Spanish transparency law still has limitations
The Spanish government has published its new draft of the Law on Transparency, Access to Information and Good Governance, but different platforms and organizations still think that the project has limitations and is not completely clear.
Coalición Pro Acceso, a platform which brings together 55 members in favor of free access to information, reported that the government did not included citizens' petitions on this new draft, after a two-week public consultation period.
Despite, José Luis Ayllón, the state secretary for parliamentary relations and main driving force of the Spanish transparency law, explained at the Open Government Partnership in Brasilia on April that citizens' suggestions will be included in the law, the new draft is very similar to the previous one.
Now, Coalición Pro Acceso, has sent a letter to Ayllón and signed by Helen Darbishire, Access Info Europe Directo, asking for more transparency on open processes about this project that they consider “insufficient.”
In the letter, the platform states that "the content of the draft does not fit with the Council of Europe Convention on Access to Public Documents, among other reasons because of the limited definition of information and because the exceptions' list is still not subjected to a public interest test.” Besides, they suggest to publish citizens' suggestions to prove that the most popular petitions are included or not.
According to Victoria Anderica, Coalición Pro Acceso Coordinator, the Spanish government intentions with the public consultation was to inlcude only the proposals that match with the law's philosophy. Soraya Sáenz de Santamaría, Spain's Vice President, affirmed on 18 May that they selected some petitions that “respond to the philosphy and, over all, to the possibility of performance in this law.”
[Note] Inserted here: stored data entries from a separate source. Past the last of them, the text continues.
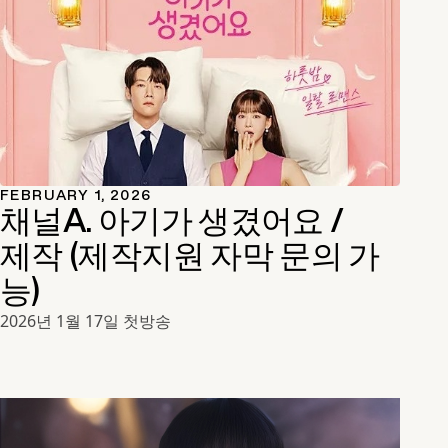
FEBRUARY 1, 2026
채널A. 아기가 생겼어요 /
제작 (제작지원 자막 문의 가
능)
2026년 1월 17일 첫방송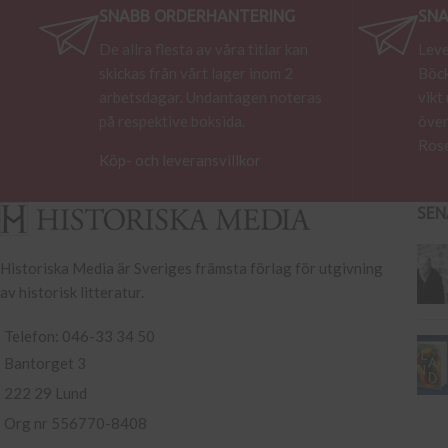
SNABB ORDERHANTERING
SNA
De allra flesta av våra titlar kan
Leve
skickas från vårt lager inom 2
Böck
arbetsdagar. Undantagen noteras
vikt
på respektive boksida.
över
Rose
Köp- och leveransvillkor
SEN
Historiska Media är Sveriges främsta förlag för utgivning
av historisk litteratur.
Telefon: 046-33 34 50
Bantorget 3
222 29 Lund
Org nr 556770-8408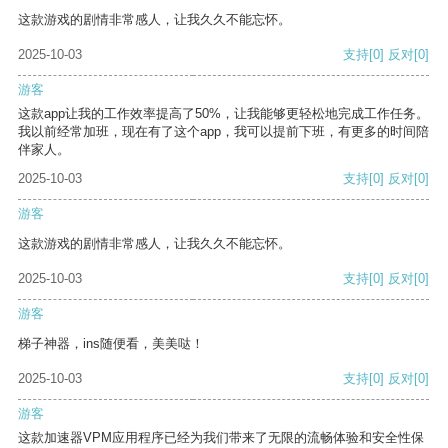
这款游戏的剧情非常感人，让我久久不能忘怀。
2025-10-03
支持
[0]
反对
[0]
游客
这款app让我的工作效率提高了50%，让我能够更轻松地完成工作任务。
我以前经常加班，现在有了这个app，我可以提前下班，有更多的时间陪
伴家人。
2025-10-03
支持
[0]
反对
[0]
游客
这款游戏的剧情非常感人，让我久久不能忘怀。
2025-10-03
支持
[0]
反对
[0]
游客
梯子神器，ins随便看，美美哒！
2025-10-03
支持
[0]
反对
[0]
游客
这款加速器VPM应用程序已经为我们带来了无限的流畅体验和安全性保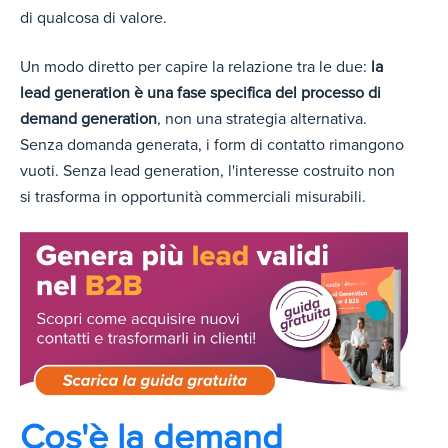
di qualcosa di valore.
Un modo diretto per capire la relazione tra le due:
la
lead generation è una fase specifica del processo di
demand generation
, non una strategia alternativa.
Senza domanda generata, i form di contatto rimangono
vuoti. Senza lead generation, l'interesse costruito non
si trasforma in opportunità commerciali misurabili.
Cos'è la demand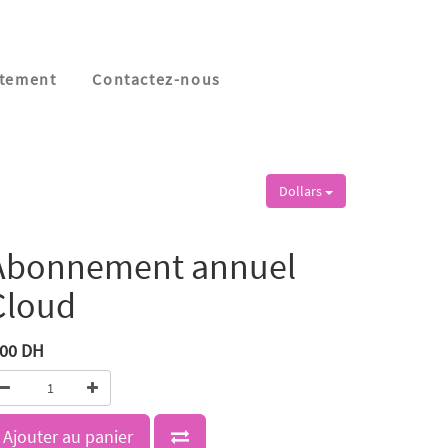
tement
Contactez-nous
Dollars
Abonnement annuel
Cloud
,00
DH
Ajouter au panier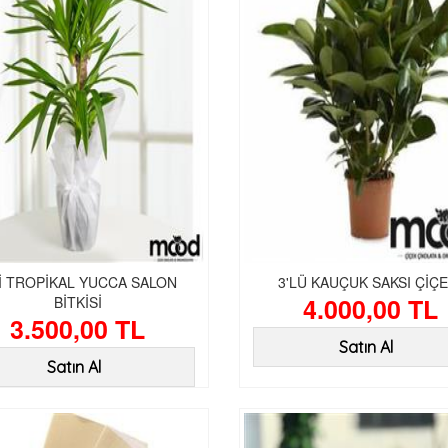
Lİ TROPİKAL YUCCA SALON
3'LÜ KAUÇUK SAKSI ÇİÇE
4.000,00 TL
BİTKİSİ
3.500,00 TL
Satın Al
Satın Al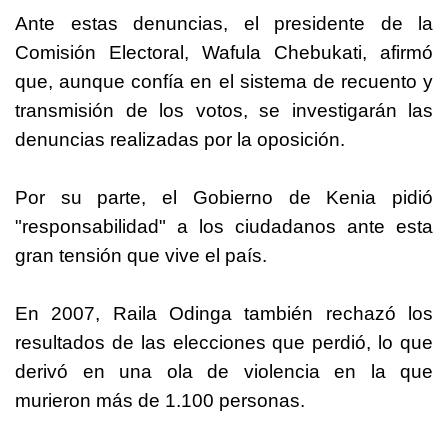
Ante estas denuncias, el presidente de la
Comisión Electoral, Wafula Chebukati, afirmó
que, aunque confía en el sistema de recuento y
transmisión de los votos, se investigarán las
denuncias realizadas por la oposición.
Por su parte, el Gobierno de Kenia pidió
"responsabilidad" a los ciudadanos ante esta
gran tensión que vive el país.
En 2007, Raila Odinga también rechazó los
resultados de las elecciones que perdió, lo que
derivó en una ola de violencia en la que
murieron más de 1.100 personas.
The letter also asks why the text doesn't include the fundamental character of the public information access right and when the government is going to pass this draft and send it to the Parliament.
Some experts, that assisted to the private reunions where the draft is being analysed, said that the government doesn't want to answer if they are going to publish society's contributions and they expect the law will come into effect at the end of this year or early 2013.